## Work required
The expected output is each line in the data below that includes the string "sebagai".

Page images and extracted text

- - - - - - -

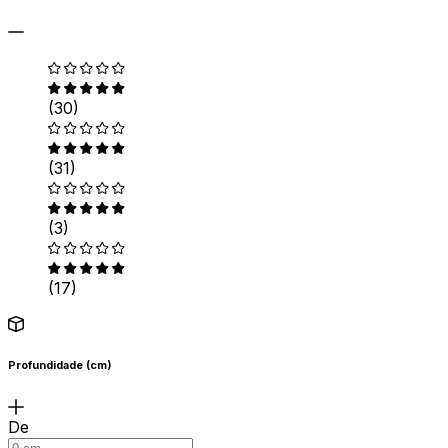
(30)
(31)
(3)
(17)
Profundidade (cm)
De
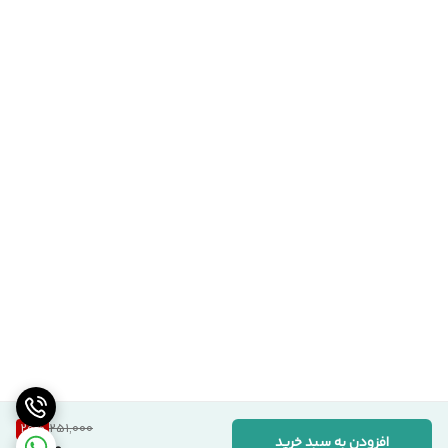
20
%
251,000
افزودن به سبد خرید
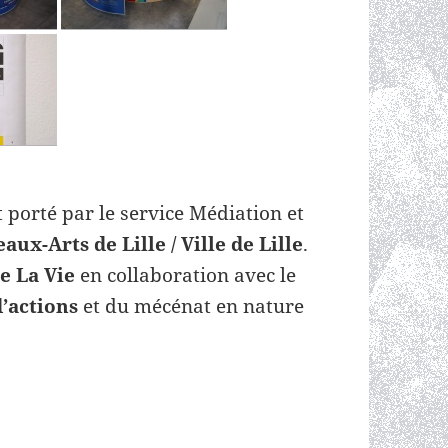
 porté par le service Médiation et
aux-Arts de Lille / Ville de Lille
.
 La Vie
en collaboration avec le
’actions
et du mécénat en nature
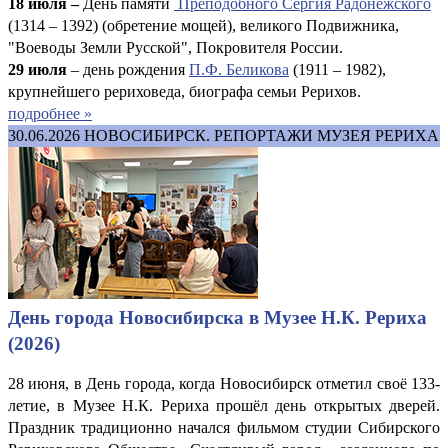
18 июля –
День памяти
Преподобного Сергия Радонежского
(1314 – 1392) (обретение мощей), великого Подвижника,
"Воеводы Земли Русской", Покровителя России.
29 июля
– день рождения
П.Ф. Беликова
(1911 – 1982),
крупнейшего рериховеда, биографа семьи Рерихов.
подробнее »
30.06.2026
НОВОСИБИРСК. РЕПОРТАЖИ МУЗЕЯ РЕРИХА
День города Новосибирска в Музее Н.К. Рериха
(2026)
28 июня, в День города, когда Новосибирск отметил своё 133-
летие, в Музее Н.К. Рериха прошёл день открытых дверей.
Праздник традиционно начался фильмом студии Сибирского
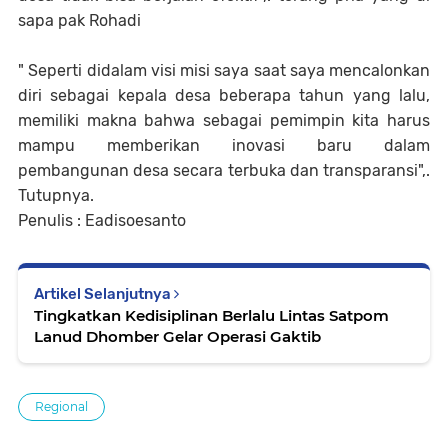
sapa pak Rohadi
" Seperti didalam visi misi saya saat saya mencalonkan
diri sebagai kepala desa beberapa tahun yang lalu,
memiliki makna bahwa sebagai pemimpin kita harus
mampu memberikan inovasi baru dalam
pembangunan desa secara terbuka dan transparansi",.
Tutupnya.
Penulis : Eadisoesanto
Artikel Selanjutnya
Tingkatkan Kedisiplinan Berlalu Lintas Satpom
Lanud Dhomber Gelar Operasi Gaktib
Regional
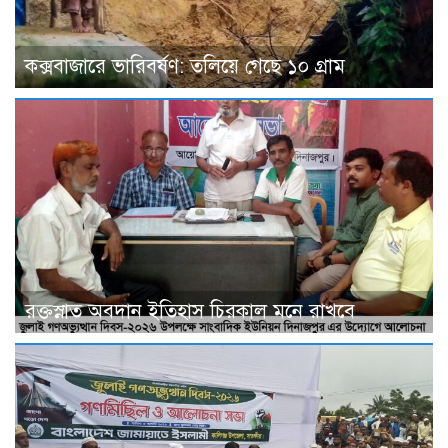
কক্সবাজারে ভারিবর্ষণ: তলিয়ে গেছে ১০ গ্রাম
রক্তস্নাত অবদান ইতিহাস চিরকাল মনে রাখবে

- - - - - - -

## Answer
diri sebagai kepala desa beberapa tahun yang lalu,
memiliki makna bahwa sebagai pemimpin kita harus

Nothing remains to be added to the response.